*Vorgegebener Text*
>>>

Was ist Krebs? Eine Inszenierung von Welt? Nicht der Erkrankte inszeniert eine Krankheit, er ist Teil der Inszenierung "Krankheit". Was sagt diese Inszenierung über die bevorzugten Orientierungen in "unserer" Gesellschaft aus? Welche (Macht-)Verhältnisse werden bestätigt und welche in Frage gestellt? Was ist die Funktion dieser Inszenierung und wo finden sich Parallelen zu anderen gesellschaftlichen Bereichen wie z.B. Architektur, Verkehr, Sitzverhalten, Pornografie, Fernsehen, Internet etc. Ist Krankheit eine medialisierte Erscheinung? Was vermittelt sich mit Krankheit? Heute etwas anderes als vor 200 Jahren? Ähneln die Phänomene von Krankheit denen, die die Apparatewelt hervorbringt? Sind die Apparate Teil der Krankheit oder ist Krankheit längst Teil der Apparate? An welchen Stellen produziert die Inszenierung Krebs welche Ergebnisse und welche Vorstellungen? Wie kann man Krebs produktiv nutzen? Welche Methoden können hier brauchbar sein?
Unter systematischer Feldüberdeckung versteht man das Zusammenstellen allen Wissens bzw. aller Materialien, die einer möglichst klar eingegrenzten Problemstellung als Stützpunkte dienen können, um damit neue Tatsachen aufzudecken, neue Probleme zu formulieren, neue Materialien und Methoden zu erfinden (⇒ vgl. Zwicky 1971).
Um aus dem Phänomen Krebs heraus Erfindungen zu machen, liegt es daher nahe, möglichst alle zum Thema hervorgebrachten Materialien zusammenzustellen und auf ihre Relevanz hin zu überprüfen. Die kaum überschaubare Zahl an Materialien zum Thema Krebs erschwert dieses Vorgehen. In der vorliegenden Arbeit sind einige uns wesentlich erscheinende Fundstücke ausgewählt, die jedes für sich einen umfangreichen Bereich von ähnlichen Aussagen zum Thema repräsentieren, sich an vielen Stellen widersprechen und an oft unerwarteten Stellen übereinstimmen. Diese Fundstücke sollen hier nicht wissenschaftlich betrachtet und allgemeinen Wahrheitskriterien unterworfen werden. Sie sollen vielmehr in einem Experiment konfrontiert werden, das sogenannte wissenschaftliche, künstlerische, philosophische und profane Methoden kombiniert und neue Methoden zu entwickeln versucht.

<<<

*Aufgaben*
(1) Welche Arten von Methoden kombiniert das Experiment, das der Text über Krebs beschreibt?
(2) Übersetzen Sie den folgenden Satz aus dem Text über Krebs ins Englische: „Die kaum überschaubare Zahl an Materialien zum Thema Krebs erschwert dieses Vorgehen.“

*Daten*
>>>

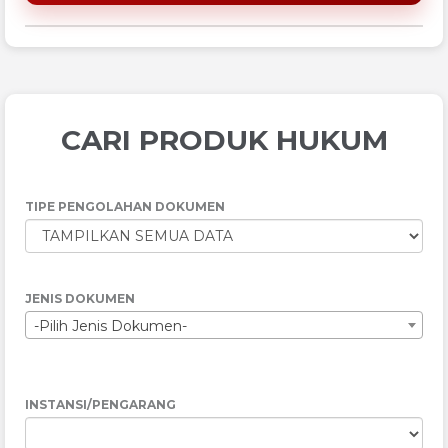
CARI PRODUK HUKUM
TIPE PENGOLAHAN DOKUMEN
JENIS DOKUMEN
-Pilih Jenis Dokumen-
INSTANSI/PENGARANG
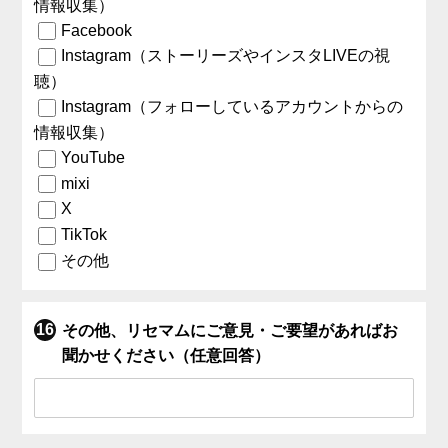
情報収集）
Facebook
Instagram（ストーリーズやインスタLIVEの視
聴）
Instagram（フォローしているアカウントからの
情報収集）
YouTube
mixi
X
TikTok
その他
その他、リセマムにご意見・ご要望があればお
聞かせください（任意回答）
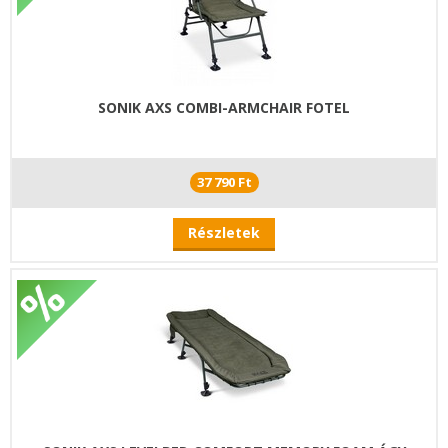
SONIK AXS COMBI-ARMCHAIR FOTEL
37 790 Ft
Részletek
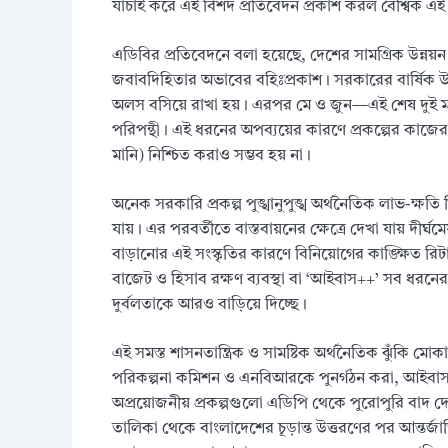
যাচাই করে এই বিশদ প্রতিবেদন প্রকাশ করল বৈশ্বিক এই 
এডিবির প্রতিবেদনে বলা হয়েছে, দেশের সামগ্রিক উন্নয়ন পর
জবাবদিহিতার অভাবের বহিঃপ্রকাশ। সরকারের বার্ষিক উন
অলস বসিয়ে রাখা হয়। এরপর মে ও জুন—এই শেষ দুই ম
পরিপন্থী। এই ধরনের অপব্যয়ের কারণে প্রকল্পের কাজের
মানি) নিশ্চিত করাও সম্ভব হয় না।
অনেক সরকারি প্রকল্প পুঙ্খানুপুঙ্খ অর্থনৈতিক লাভ-ক্ষ
যায়। এর পরবর্তীতে বাস্তবায়নের ক্ষেত্রে দেখা যায় দীর্ঘ
বাড়ানোর এই সংস্কৃতির কারণে বিনিয়োগের কাঙ্ক্ষিত রিটা
বাজেট ও হিসাব রক্ষণ ব্যবস্থা বা ‘আইবাস++’ সব ধরনের 
দুর্বলতাকে আরও বাড়িয়ে দিচ্ছে।
এই সমস্ত শাসনতান্ত্রিক ও সামষ্টিক অর্থনৈতিক ঝুঁকি মো
পরিকল্পনা কমিশন ও এনবিআরকে পুনর্গঠন করা, আইবাস++ 
অপ্রয়োজনীয় প্রকল্পগুলো এডিপি থেকে পুরোপুরি বাদ দে
তালিকা থেকে বাংলাদেশের চূড়ান্ত উত্তরণের পর আন্তর্জ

<<<

*Lösungen*
(1) Wissenschaftliche, künstlerische, philosophische und profane Methoden.

(2) The almost unmanageable number of materials on the subject of cancer makes this approach difficult.